Katherine Villa is a graduate student at the University of Illinois at Urbana-Champaign and will graduate with her Master’s in Library and Information Science in May 2018. Of Cuban descent, Katherine became interested in the subversive and non-institutional information seeking and distribution methods she learned of and used while living in Cuba on and off for the past several years. Katherine currently resides in Santiago de Cuba, continuing her LIS research before starting her Ph.D. in Philosophy at the University of Miami in the Fall of 2018.


Perri Pyle is an MA/MLIS student at the University of Maryland, pursuing dual degrees in History (Global Interaction and Exchange) and Library Science (Archives) with a focus on U.S.-Latin American relations.

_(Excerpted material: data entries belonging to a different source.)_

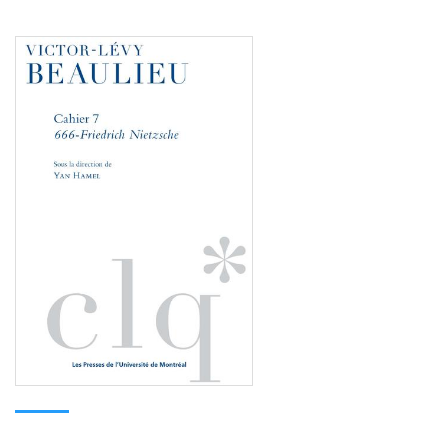
Consulter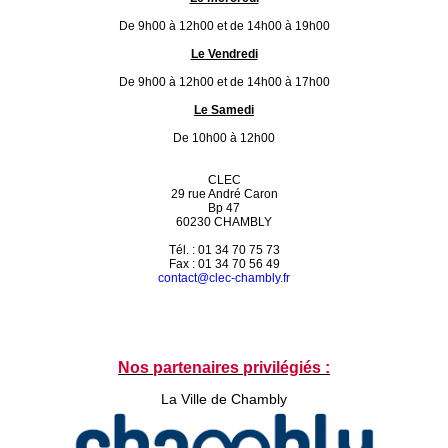
De 9h00 à 12h00 et de 14h00 à 19h00
Le Vendredi
De 9h00 à 12h00 et de 14h00 à 17h00
Le Samedi
De 10h00 à 12h00
CLEC
29 rue André Caron
Bp 47
60230 CHAMBLY
Tél. : 01 34 70 75 73
Fax : 01 34 70 56 49
contact@clec-chambly.fr
Nos partenaires privilégiés :
La Ville de Chambly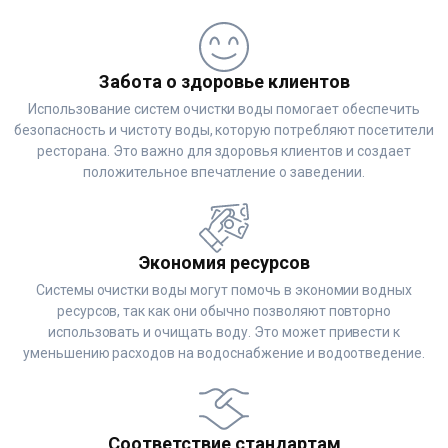
Забота о здоровье клиентов
Использование систем очистки воды помогает обеспечить
безопасность и чистоту воды, которую потребляют посетители
ресторана. Это важно для здоровья клиентов и создает
положительное впечатление о заведении.
Экономия ресурсов
Системы очистки воды могут помочь в экономии водных
ресурсов, так как они обычно позволяют повторно
использовать и очищать воду. Это может привести к
уменьшению расходов на водоснабжение и водоотведение.
Соответствие стандартам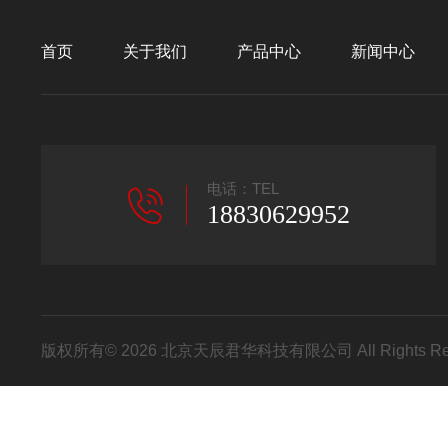
首页
关于我们
产品中心
新闻中心
电话：TEL
18830629952
版权所有© 2026 北京天辰君华科技有限公司 All Rights R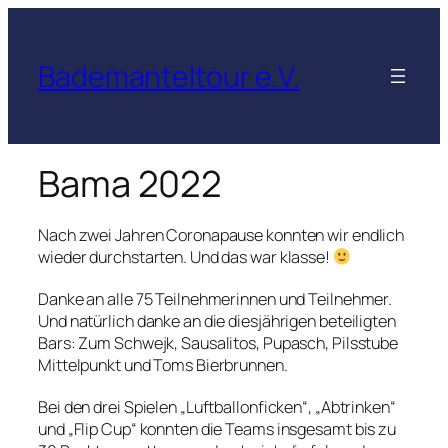
Zum
Inhalt
springen
Bademanteltour e.V.
Bama 2022
Nach zwei Jahren Coronapause konnten wir endlich
wieder durchstarten. Und das war klasse!
Danke an alle 75 Teilnehmerinnen und Teilnehmer.
Und natürlich danke an die diesjährigen beteiligten
Bars: Zum Schwejk, Sausalitos, Pupasch, Pilsstube
Mittelpunkt und Toms Bierbrunnen.
Bei den drei Spielen „Luftballonficken“, „Abtrinken“
und „Flip Cup“ konnten die Teams insgesamt bis zu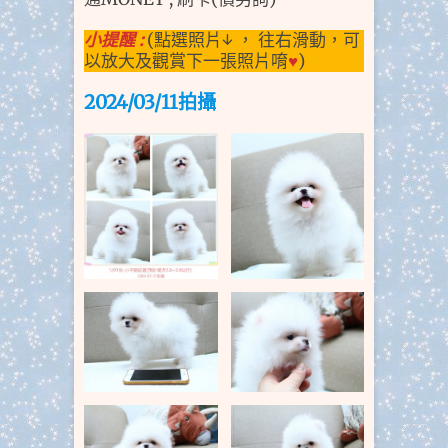
小提醒 :
(點選照片↓ ， 往右滑動，可
以放大及觀賞下一張照片唷
♥
)
2024/03/11拍
攝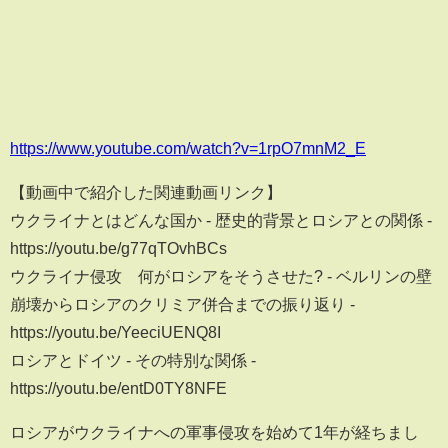
https://www.youtube.com/watch?v=1rpO7mnM2_E
【動画中で紹介した関連動画リンク】
ウクライナとはどんな国か - 歴史的背景とロシアとの関係 -
https://youtu.be/g77qTOvhBCs
ウクライナ侵攻 何がロシアをそうさせた? - ベルリンの壁
崩壊からロシアのクリミア併合までの振り返り -
https://youtu.be/YeeciUENQ8I
ロシアとドイツ - その特別な関係 -
https://youtu.be/entD0TY8NFE
ロシアがウクライナへの軍事侵攻を始めて1年が経ちまし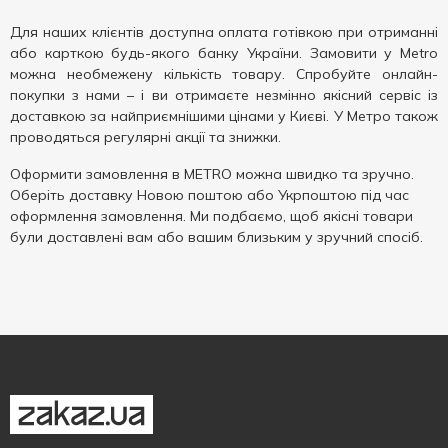
Для наших клієнтів доступна оплата готівкою при отриманні
або карткою будь-якого банку України. Замовити у Metro
можна необмежену кількість товару. Спробуйте онлайн-
покупки з нами – і ви отримаєте незмінно якісний сервіс із
доставкою за найприємнішими цінами у Києві. У Метро також
проводяться регулярні акції та знижки.
Оформити замовлення в METRO можна швидко та зручно.
Оберіть доставку Новою поштою або Укрпоштою під час
оформлення замовлення. Ми подбаємо, щоб якісні товари
були доставлені вам або вашим близьким у зручний спосіб.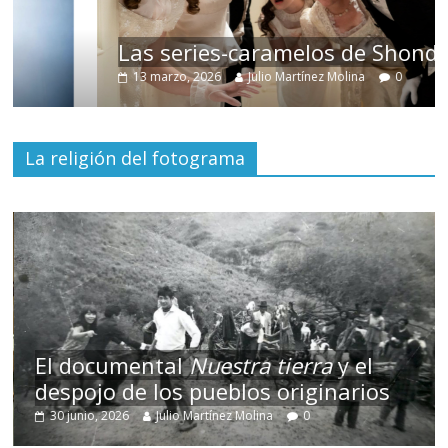
Las series-caramelos de Shondaland
13 marzo, 2026
Julio Martínez Molina
0
La religión del fotograma
El documental
Nuestra tierra
y el
despojo de los pueblos originarios
30 junio, 2026
Julio Martínez Molina
0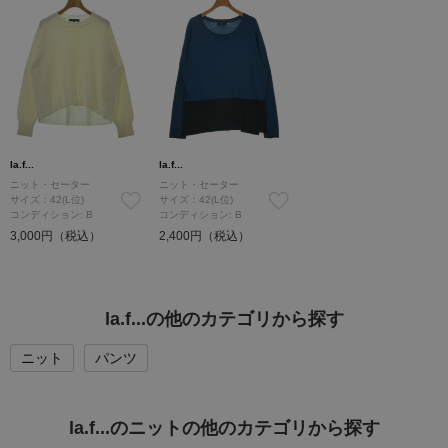
la.f...
la.f...
ニット・セーター
ニット・セーター
サイズ：42(L位)
サイズ：42(L位)
コンディション: B
コンディション: B
3,000円（税込）
2,400円（税込）
la.f...の他のカテゴリから探す
ニット
パンツ
la.f...のニットの他のカテゴリから探す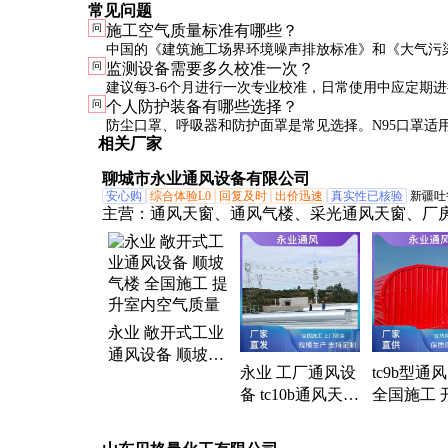
常见问题
问
施工空气质量标准有哪些？
中国的《建筑施工场界环境噪声排放标准》和《大气污
问
监测设备需要多久校准一次？
放标准》是主要参考。粉尘浓度限值通常为150μg/m³
建议每3-6个月进行一次专业校准，日常使用中应定期
问
个人防护装备有哪些选择？
CO不得超过30ppm。
准和跨度校准，确保数据准确。
防尘口罩、呼吸器和防护面罩是常见选择。N95口罩适
相关厂家
尘环境，高浓度有害气体环境需使用专用呼吸器。
聊城市永业通风设备有限公司
安心购
综合体验L0
回复及时
出价迅速
真实性已核验
新疆吐
主营：
通风天窗、通风气楼、采光通风天窗、厂
天窗、薄型通风天窗、消防排烟天窗、一字型排
窗、三角型排烟天窗、顺坡通风天窗、屋脊通风
11cj33通风天窗、05J621通风天窗、mcw4型通
tc12b通风天窗、mcw7型通风天窗、18J621通风
永业 敞开式工业
06K105通风天窗、TC10E通风天窗、TC4通风天
通风设备 顺坡气
顶通风器、自然通风器、开敞式通风气楼、启闭
永业 工厂通风设
tc9b型通
楼 全国施工 提升
气楼
备 tc10b通风天窗
全国施工 
室内空气质量
全国施工 提升室
通风设备定
内空气质量
业 提升室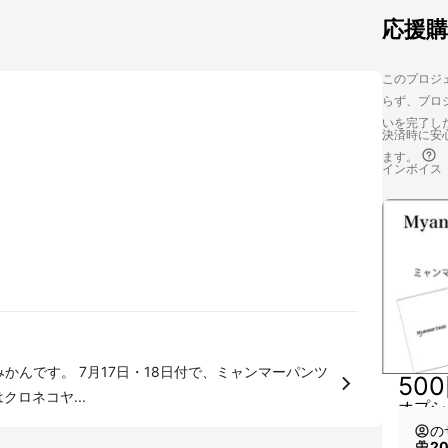
応援
このプロジェ
らず、プロジ
いを完了し
決済時に安心
ます。
インボイス
日付で、ミャンマーパンツ
50
ロネコヤ...
オプシ
の
2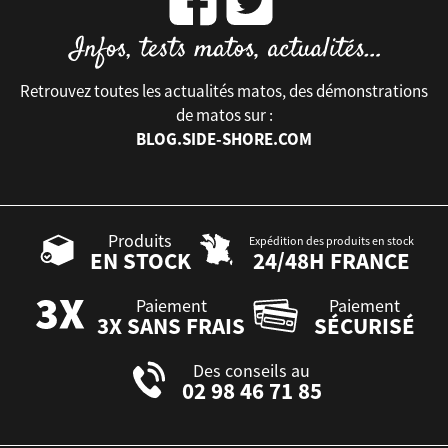
Retrouvez toutes les actualités matos, des démonstrations
de matos sur :
BLOG.SIDE-SHORE.COM
Produits
Expédition des produits en stock
EN STOCK
24/48H FRANCE
Paiement
Paiement
3X SANS FRAIS
SÉCURISÉ
Des conseils au
02 98 46 71 85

Prior to grad school, Perri graduated cum laude with a BA in History from Southwestern University in Texas. After spending a semester studying abroad in Buenos Aires, Argentina, she returned to live and work there for three years, cementing a love for the region that carries through to her current studies. As part of her master’s thesis, Perri is developing a project about the Washington Committee for Human Rights in Argentina, a local activist group founded by Argentines living in D.C. during the Dirty War. She is creating a digital archive that will house both the digitized records donated by former group members, as well as the oral interviews she has conducted with them.


Elizabeth Fedden is an MLIS candidate at the University of Washington and will graduate in June 2018. In the summer of 2017 she designed a knowledge exchange with Capeltic, an Indigenous coffee co-op in Chilón, Mexico to study their coffee production and the information needs of Indigenous farmers. Her work resulted in a publication in Barista Magazine called “Decolonizing Coffee in Chiapas, Mexico.” While obtaining her undergraduate degree at St. John’s College in Santa Fe, Ms. Fedden earned an Ariel Internship Award to fund her studies at the Museum of Indian Arts and Culture Laboratory of Anthropology Library where she worked for two years. There she worked with many Spanish-language and Indigenous materials.